Decentralized identity + DCR
DCR pairs well with self-sovereign identity (SSI) models and decentralized identifiers (DIDs). You can envision agents registering dynamically while also presenting cryptographic claims about their provenance or trust source.
Transient-first auth models
Instead of assuming long-lived users or applications, future auth systems should:
- Assume short-lived, single-purpose clients.
- Provide scoped access with zero manual provisioning.
- Rotate or revoke credentials automatically after task completion.
This inversion of traditional auth logic is critical for agent-based compute.
DCR in MCP: From feature to foundation
In Model Context Protocol (MCP) systems, where thousands of AI agents spawn per hour, DCR isn’t just nice to have. It’s foundational infrastructure. You need a way for agents to onboard themselves securely and scalably, without human involvement.
Conclusion
Dynamic Client Registration (DCR) unlocks a scalable, secure, and automation-friendly approach to client identity in OAuth2. In dynamic, agent-rich environments like AI orchestration platforms, serverless apps, or MCP-style infrastructures, static registration models simply don’t hold up.

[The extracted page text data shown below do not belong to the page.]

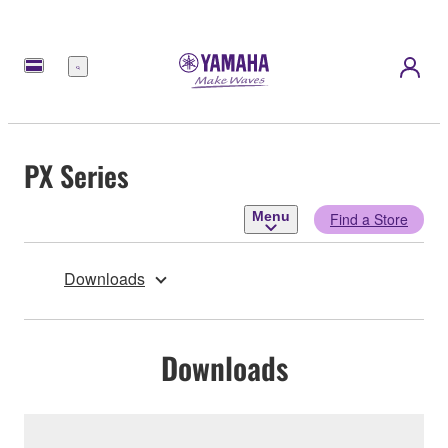
Menu
PX Series
Menu
Find a Store
Downloads
Downloads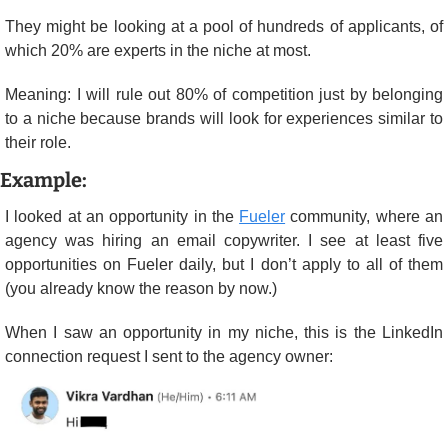
They might be looking at a pool of hundreds of applicants, of 
which 20% are experts in the niche at most.
Meaning: I will rule out 80% of competition just by belonging 
to a niche because brands will look for experiences similar to 
their role.
Example:
I looked at an opportunity in the 
Fueler
 community, where an 
agency was hiring an email copywriter. I see at least five 
opportunities on Fueler daily, but I don’t apply to all of them 
(you already know the reason by now.)
When I saw an opportunity in my niche, this is the LinkedIn 
connection request I sent to the agency owner: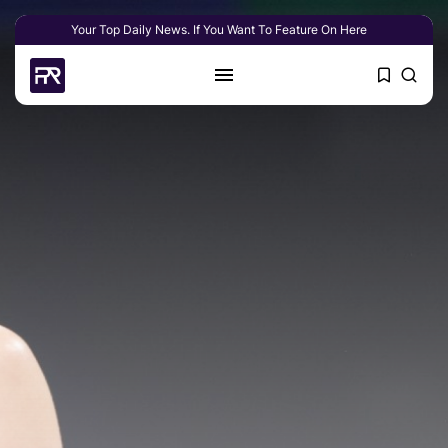
Your Top Daily News. If You Want To Feature On Here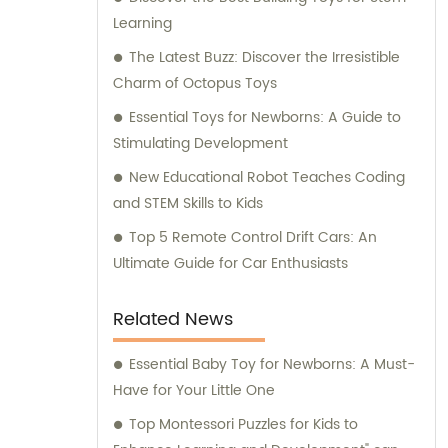
excellence, we consistently strive to exceed
Learning
expectations and constantly explore new
possibilities in the toy industry.
The Latest Buzz: Discover the Irresistible
Charm of Octopus Toys
Essential Toys for Newborns: A Guide to
Stimulating Development
New Educational Robot Teaches Coding
and STEM Skills to Kids
Top 5 Remote Control Drift Cars: An
Ultimate Guide for Car Enthusiasts
Related News
Essential Baby Toy for Newborns: A Must-
Have for Your Little One
Top Montessori Puzzles for Kids to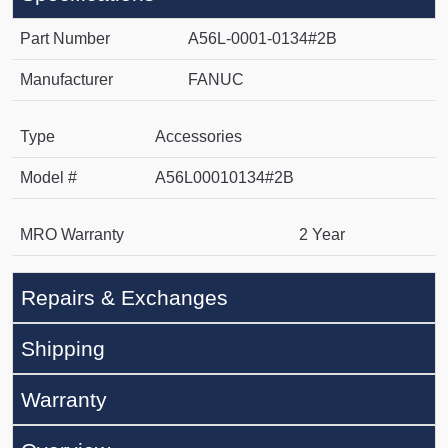
Part Number
A56L-0001-0134#2B
Manufacturer
FANUC
Type
Accessories
Model #
A56L00010134#2B
MRO Warranty
2 Year
Repairs & Exchanges
Shipping
Warranty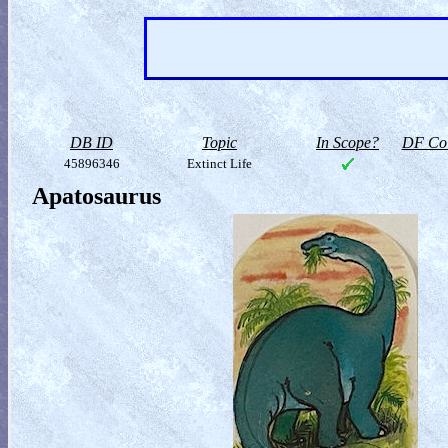
DB ID
Topic
In Scope?
DF Col
45896346
Extinct Life
Apatosaurus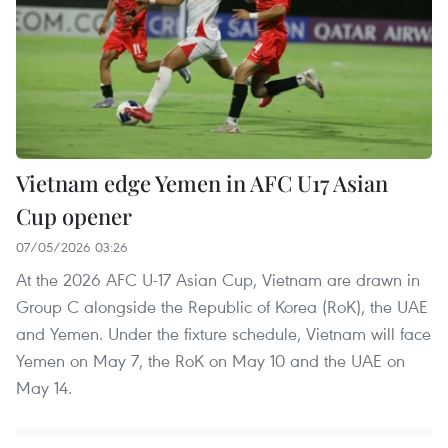
Vietnam edge Yemen in AFC U17 Asian
Cup opener
07/05/2026 03:26
At the 2026 AFC U-17 Asian Cup, Vietnam are drawn in
Group C alongside the Republic of Korea (RoK), the UAE
and Yemen. Under the fixture schedule, Vietnam will face
Yemen on May 7, the RoK on May 10 and the UAE on
May 14.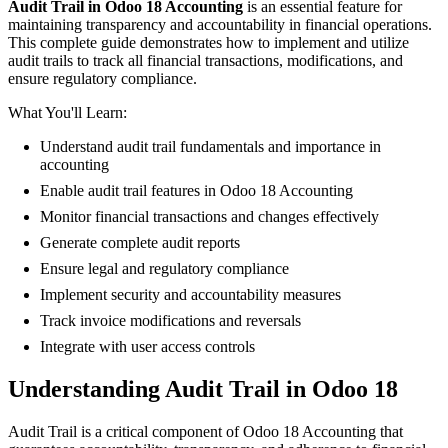
Audit Trail in Odoo 18 Accounting
is an essential feature for
maintaining transparency and accountability in financial operations.
This complete guide demonstrates how to implement and utilize
audit trails to track all financial transactions, modifications, and
ensure regulatory compliance.
What You'll Learn:
Understand audit trail fundamentals and importance in
accounting
Enable audit trail features in Odoo 18 Accounting
Monitor financial transactions and changes effectively
Generate complete audit reports
Ensure legal and regulatory compliance
Implement security and accountability measures
Track invoice modifications and reversals
Integrate with user access controls
Understanding Audit Trail in Odoo 18
Audit Trail is a critical component of Odoo 18 Accounting that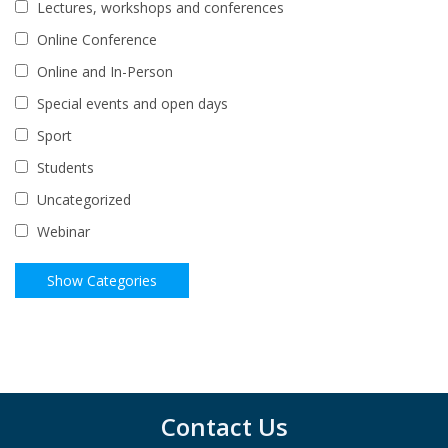
Lectures, workshops and conferences
Online Conference
Online and In-Person
Special events and open days
Sport
Students
Uncategorized
Webinar
Contact Us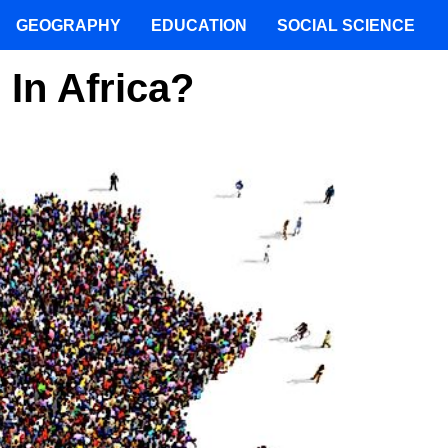
GEOGRAPHY
EDUCATION
SOCIAL SCIENCE
In Africa?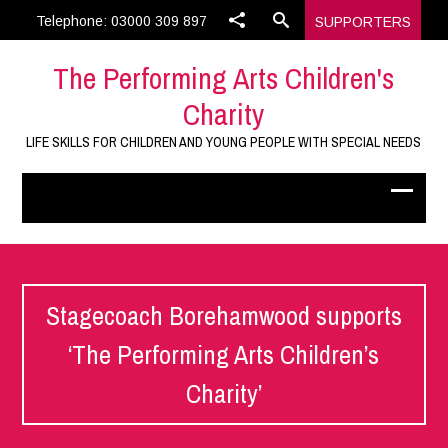
Telephone: 03000 309 897
SUPPORTERS
The Performing Arts Children's
Charity
LIFE SKILLS FOR CHILDREN AND YOUNG PEOPLE WITH SPECIAL NEEDS
Stagecoach Borehamwood supports
‘The Performing Arts Children’s
Charity’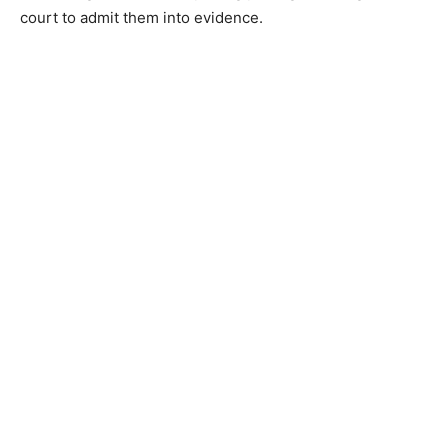
court to admit them into evidence.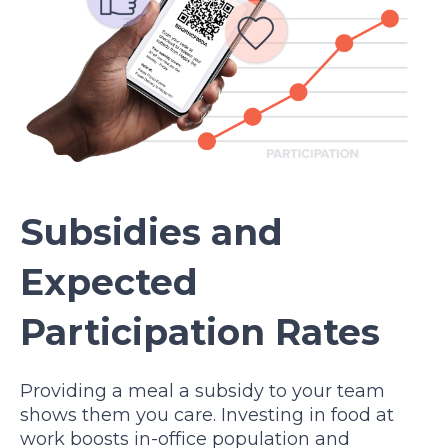
Subsidies and
Expected
Participation Rates
Providing a meal a subsidy to your team
shows them you care. Investing in food at
work boosts in-office population and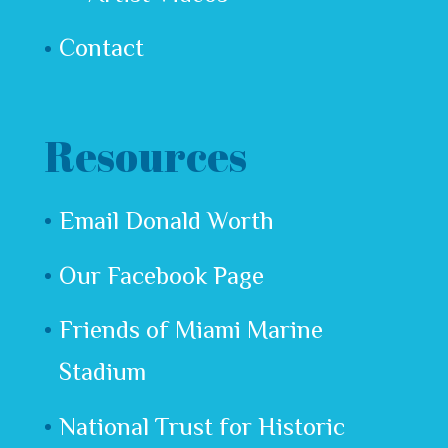
Contact
Resources
Email Donald Worth
Our Facebook Page
Friends of Miami Marine
Stadium
National Trust for Historic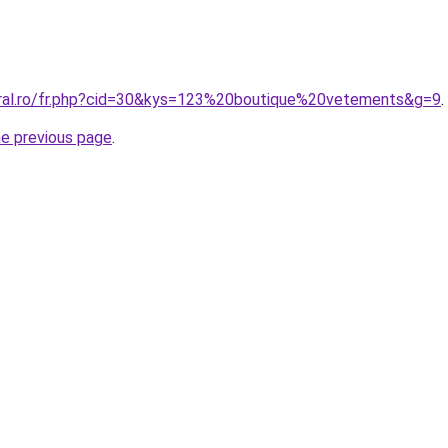
oral.ro/fr.php?cid=30&kys=123%20boutique%20vetements&g=9
.
he previous page
.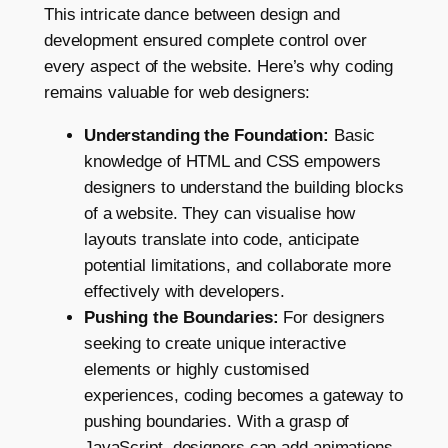
This intricate dance between design and
development ensured complete control over
every aspect of the website. Here’s why coding
remains valuable for web designers:
Understanding the Foundation:
Basic
knowledge of HTML and CSS empowers
designers to understand the building blocks
of a website. They can visualise how
layouts translate into code, anticipate
potential limitations, and collaborate more
effectively with developers.
Pushing the Boundaries:
For designers
seeking to create unique interactive
elements or highly customised
experiences, coding becomes a gateway to
pushing boundaries. With a grasp of
JavaScript, designers can add animations,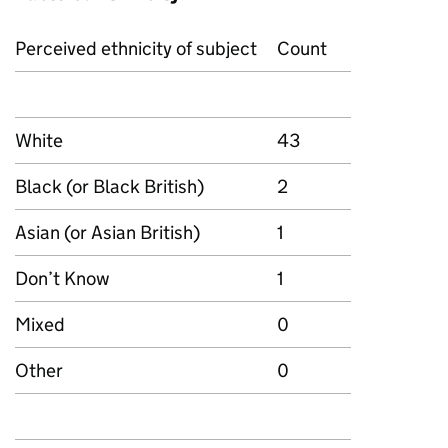
Perceived ethnicity of subject
Count
White
43
Black (or Black British)
2
Asian (or Asian British)
1
Don’t Know
1
Mixed
0
Other
0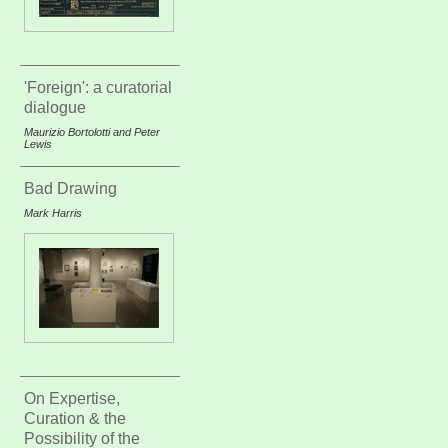
'Foreign': a curatorial
dialogue
Maurizio Bortolotti and Peter
Lewis
Bad Drawing
Mark Harris
On Expertise,
Curation & the
Possibility of the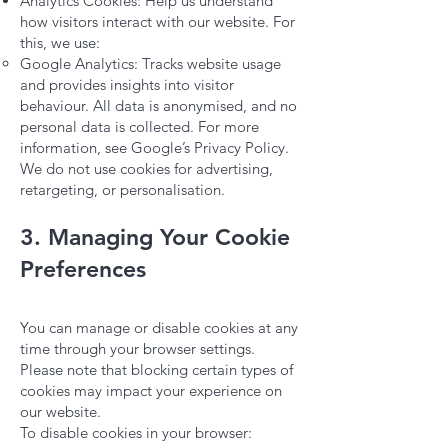
Analytics Cookies: Help us understand
how visitors interact with our website. For
this, we use:
Google Analytics: Tracks website usage
and provides insights into visitor
behaviour. All data is anonymised, and no
personal data is collected. For more
information, see Google’s Privacy Policy.
We do not use cookies for advertising,
retargeting, or personalisation.
3. Managing Your Cookie
Preferences
You can manage or disable cookies at any
time through your browser settings.
Please note that blocking certain types of
cookies may impact your experience on
our website.
To disable cookies in your browser: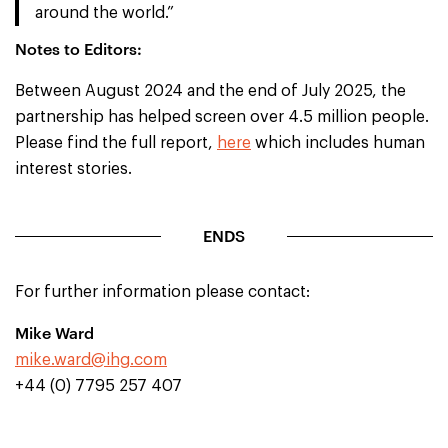
around the world.”
Notes to Editors:
Between August 2024 and the end of July 2025, the
partnership has helped screen over 4.5 million people.
Please find the full report,
here
which includes human
interest stories.
ENDS
For further information please contact:
Mike Ward
mike.ward@ihg.com
+44 (0) 7795 257 407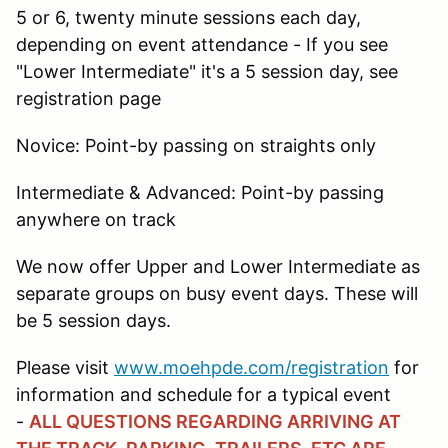
5 or 6, twenty minute sessions each day,
depending on event attendance - If you see
"Lower Intermediate" it's a 5 session day, see
registration page
Novice: Point-by passing on straights only
Intermediate & Advanced: Point-by passing
anywhere on track
We now offer Upper and Lower Intermediate as
separate groups on busy event days. These will
be 5 session days.
Please visit
www.moehpde.com/registration
for
information and schedule for a typical event
-
ALL QUESTIONS REGARDING ARRIVING AT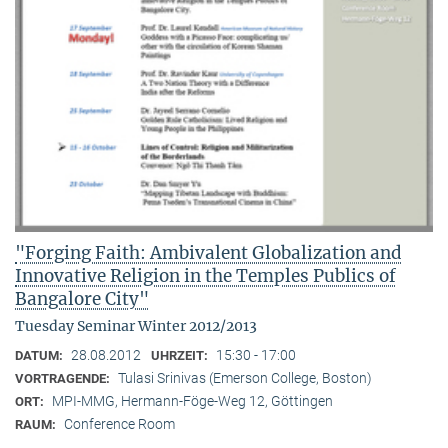
"Forging Faith: Ambivalent Globalization and
Innovative Religion in the Temples Publics of
Bangalore City"
Tuesday Seminar Winter 2012/2013
28.08.2012
15:30 - 17:00
DATUM:
UHRZEIT:
Tulasi Srinivas (Emerson College, Boston)
VORTRAGENDE:
MPI-MMG, Hermann-Föge-Weg 12, Göttingen
ORT:
Conference Room
RAUM:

DCR allows each agent to self-identify, receive credentials, and access resources without any human bottlenecks. This aligns OAuth2 with the future of cloud-native and agentic computing.
Next steps:
- Evaluate DCR support in your OAuth provider
- Try implementing a DCR flow using tools like Postman, curl, or Node.js
- Read up on the Model Context Protocol authorization layer
- Explore pairing DCR with mTLS, software statements, or OIDC discovery for production-grade auth
FAQs
Q: What is the difference between static and dynamic client registration?
A: Static registration requires pre-configuring clients manually, often through an admin UI. Dynamic registration allows clients to self-register via an API at runtime.
Q: Is DCR secure?
A: Yes, when properly implemented with access control (e.g., software statements, mTLS, or token-protected endpoints), DCR is a secure and flexible mechanism.
Q: Can I use DCR in production today?
A: Absolutely. OAuth providers like Auth0, Okta, ForgeRock, Keycloak, and Cloudflare offer varying levels of support for DCR in production settings.
Q: How does DCR handle rotation and revocation?
A: Clients can be updated or de-registered using the registration_access_token. Rotation can be built into automation pipelines.
Q: What’s the link between DCR and self-hosted OAuth servers?
A: Self-hosted solutions like Keycloak or ForgeRock give you full control over DCR endpoints and policies, making them ideal for custom agentic systems.